170[1]. L’un des premiers parla[2], plein de colère, David, frère de Helluin qui tenait le Ponthieu ; il était comte de Valençon [3] et de Vautriz[4] : « Ha ! roi séparé de Dieu, comme tu es plein de malédiction ! Par ton orgueil tu nous a réduits à l’état de serfs, et toi-même tu t’es ruiné et tu nous as trahis. Girart le comte n’est pas encore en fuite : avant qu’il soit vaincu et déconfit, plus de monde encore périra, j’en suis assuré. Vous avez laissé tant des vôtres sur le champ de bataille que jamais le deuil de leur perte ne s’effacera. J’y ai perdu mon frère[5] et mes deux fils : les voilà morts sous Cauiz[6] ; et, pour ma part, j’ai dans le corps deux pointes dont aucun médecin ne saurait me guérir. Et pourtant, si je ne craignais d’être raillé, je serais d’avis qu’on demandât un accord au nom de l’âme des barons qui ont succombé. » Au conseil proposé par lui, cent des meilleurs barons furent réunis.

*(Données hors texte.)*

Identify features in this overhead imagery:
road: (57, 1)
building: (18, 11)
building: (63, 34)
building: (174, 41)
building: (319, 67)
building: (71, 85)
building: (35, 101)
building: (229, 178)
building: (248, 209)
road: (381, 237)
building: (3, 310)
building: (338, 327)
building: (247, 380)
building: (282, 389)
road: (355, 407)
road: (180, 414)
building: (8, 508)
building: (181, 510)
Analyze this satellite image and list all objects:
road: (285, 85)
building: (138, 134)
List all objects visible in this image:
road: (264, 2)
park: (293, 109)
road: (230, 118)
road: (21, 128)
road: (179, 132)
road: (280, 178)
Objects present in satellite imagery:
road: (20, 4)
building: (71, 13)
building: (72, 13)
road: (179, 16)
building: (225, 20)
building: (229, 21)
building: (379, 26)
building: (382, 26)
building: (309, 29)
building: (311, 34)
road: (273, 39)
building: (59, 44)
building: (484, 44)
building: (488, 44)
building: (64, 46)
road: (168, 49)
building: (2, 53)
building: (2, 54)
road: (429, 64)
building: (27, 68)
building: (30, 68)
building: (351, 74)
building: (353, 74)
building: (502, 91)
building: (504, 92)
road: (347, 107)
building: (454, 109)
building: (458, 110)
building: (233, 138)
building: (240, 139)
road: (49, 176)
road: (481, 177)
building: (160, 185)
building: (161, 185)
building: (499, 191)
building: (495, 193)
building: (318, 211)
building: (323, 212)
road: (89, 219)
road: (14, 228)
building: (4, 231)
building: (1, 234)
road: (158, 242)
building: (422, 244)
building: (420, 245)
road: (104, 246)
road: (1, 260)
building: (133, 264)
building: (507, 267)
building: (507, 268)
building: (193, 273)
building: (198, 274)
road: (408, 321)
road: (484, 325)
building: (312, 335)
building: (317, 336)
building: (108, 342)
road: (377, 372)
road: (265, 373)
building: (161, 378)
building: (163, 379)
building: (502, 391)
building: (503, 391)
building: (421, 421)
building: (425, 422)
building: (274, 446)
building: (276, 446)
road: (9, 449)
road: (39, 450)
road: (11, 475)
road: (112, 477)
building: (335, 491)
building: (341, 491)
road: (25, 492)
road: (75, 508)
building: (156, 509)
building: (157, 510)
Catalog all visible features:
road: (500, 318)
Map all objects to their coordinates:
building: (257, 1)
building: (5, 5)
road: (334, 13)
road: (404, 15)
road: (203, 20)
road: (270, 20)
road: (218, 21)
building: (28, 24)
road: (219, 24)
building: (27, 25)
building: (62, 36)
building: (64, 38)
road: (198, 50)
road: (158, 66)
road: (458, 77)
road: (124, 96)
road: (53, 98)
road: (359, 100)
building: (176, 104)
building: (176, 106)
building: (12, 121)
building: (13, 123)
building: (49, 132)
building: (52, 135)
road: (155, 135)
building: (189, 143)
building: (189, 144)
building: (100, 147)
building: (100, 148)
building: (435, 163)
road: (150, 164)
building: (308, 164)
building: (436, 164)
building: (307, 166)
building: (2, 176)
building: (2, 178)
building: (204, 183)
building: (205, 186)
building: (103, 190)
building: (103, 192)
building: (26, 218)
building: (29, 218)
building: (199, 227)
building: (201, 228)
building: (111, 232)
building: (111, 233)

171. Le premier qui prit la parole fut Galeran de Senlis : Roi, puisque c’est toi qui es cause de tant de douleurs, de pertes, de lamentations, crois en tes barons, tes amis jurés : qu’un accord soit fait avec le comte [Girart]. » Et

  1. Les §§ 169, 170 et 171 ne forment par la rime, qu’une seule tirade, que je coupe en trois, me conformant aux divisions marquées dans les mss. par l’emploi de grandes capitales.
  2. Dans l’armée de Charles.
  3. Il y a un lieu du nom de Valençon, dans le Pas-de-Calais, com. de Preures, arr. de Montreuil-sur-mer.
  4. Voltriz P. (v. 2261).
  5. Helluin de Ponthieu, voy. § 161.
  6. Leçon d’O. L. ; ce nom paraît déjà au § 113 ; P. (v. 2270) causitz.